Work task:
Give the listing again in full, exactly as written.
════════════════════
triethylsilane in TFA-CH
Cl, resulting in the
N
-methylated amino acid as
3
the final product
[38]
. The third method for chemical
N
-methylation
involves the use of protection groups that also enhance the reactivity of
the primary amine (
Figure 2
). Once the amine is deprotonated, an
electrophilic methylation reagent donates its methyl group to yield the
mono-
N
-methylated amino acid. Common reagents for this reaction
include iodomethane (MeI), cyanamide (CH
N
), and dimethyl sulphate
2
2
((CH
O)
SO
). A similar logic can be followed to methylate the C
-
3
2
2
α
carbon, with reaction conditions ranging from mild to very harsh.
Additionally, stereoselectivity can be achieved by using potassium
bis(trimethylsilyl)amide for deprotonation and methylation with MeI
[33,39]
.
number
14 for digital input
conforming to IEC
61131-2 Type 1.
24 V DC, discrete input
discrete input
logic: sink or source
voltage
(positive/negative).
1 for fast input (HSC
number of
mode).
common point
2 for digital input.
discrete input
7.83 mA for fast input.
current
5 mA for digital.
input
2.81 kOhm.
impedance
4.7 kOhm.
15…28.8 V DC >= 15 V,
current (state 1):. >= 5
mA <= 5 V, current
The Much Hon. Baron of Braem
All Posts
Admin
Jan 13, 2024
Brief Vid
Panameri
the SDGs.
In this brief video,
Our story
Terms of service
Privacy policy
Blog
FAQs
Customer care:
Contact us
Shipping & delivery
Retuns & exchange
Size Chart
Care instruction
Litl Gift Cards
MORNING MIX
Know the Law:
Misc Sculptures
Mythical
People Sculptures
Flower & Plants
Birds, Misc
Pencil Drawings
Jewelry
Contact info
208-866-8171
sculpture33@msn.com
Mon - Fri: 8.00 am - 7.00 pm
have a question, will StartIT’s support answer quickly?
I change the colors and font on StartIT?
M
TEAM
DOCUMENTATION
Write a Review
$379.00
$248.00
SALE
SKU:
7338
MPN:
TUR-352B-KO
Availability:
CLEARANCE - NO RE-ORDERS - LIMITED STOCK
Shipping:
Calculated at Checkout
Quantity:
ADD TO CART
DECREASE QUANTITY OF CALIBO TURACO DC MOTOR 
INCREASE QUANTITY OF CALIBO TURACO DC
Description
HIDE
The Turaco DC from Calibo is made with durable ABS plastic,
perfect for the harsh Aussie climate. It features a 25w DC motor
════════════════════
Task answer:
triethylsilane in TFA-CH
Cl, resulting in the
N
-methylated amino acid as
3
the final product
[38]
. The third method for chemical
N
-methylation
involves the use of protection groups that also enhance the reactivity of
the primary amine (
Figure 2
). Once the amine is deprotonated, an
electrophilic methylation reagent donates its methyl group to yield the
mono-
N
-methylated amino acid. Common reagents for this reaction
include iodomethane (MeI), cyanamide (CH
N
), and dimethyl sulphate
2
2
((CH
O)
SO
). A similar logic can be followed to methylate the C
-
3
2
2
α
carbon, with reaction conditions ranging from mild to very harsh.
Additionally, stereoselectivity can be achieved by using potassium
bis(trimethylsilyl)amide for deprotonation and methylation with MeI
[33,39]
.
number
14 for digital input
conforming to IEC
61131-2 Type 1.
24 V DC, discrete input
discrete input
logic: sink or source
voltage
(positive/negative).
1 for fast input (HSC
number of
mode).
common point
2 for digital input.
discrete input
7.83 mA for fast input.
current
5 mA for digital.
input
2.81 kOhm.
impedance
4.7 kOhm.
15…28.8 V DC >= 15 V,
current (state 1):. >= 5
mA <= 5 V, current
The Much Hon. Baron of Braem
All Posts
Admin
Jan 13, 2024
Brief Vid
Panameri
the SDGs.
In this brief video,
Our story
Terms of service
Privacy policy
Blog
FAQs
Customer care:
Contact us
Shipping & delivery
Retuns & exchange
Size Chart
Care instruction
Litl Gift Cards
MORNING MIX
Know the Law:
Misc Sculptures
Mythical
People Sculptures
Flower & Plants
Birds, Misc
Pencil Drawings
Jewelry
Contact info
208-866-8171
sculpture33@msn.com
Mon - Fri: 8.00 am - 7.00 pm
have a question, will StartIT’s support answer quickly?
I change the colors and font on StartIT?
M
TEAM
DOCUMENTATION
Write a Review
$379.00
$248.00
SALE
SKU:
7338
MPN:
TUR-352B-KO
Availability:
CLEARANCE - NO RE-ORDERS - LIMITED STOCK
Shipping:
Calculated at Checkout
Quantity:
ADD TO CART
DECREASE QUANTITY OF CALIBO TURACO DC MOTOR 
INCREASE QUANTITY OF CALIBO TURACO DC
Description
HIDE
The Turaco DC from Calibo is made with durable ABS plastic,
perfect for the harsh Aussie climate. It features a 25w DC motor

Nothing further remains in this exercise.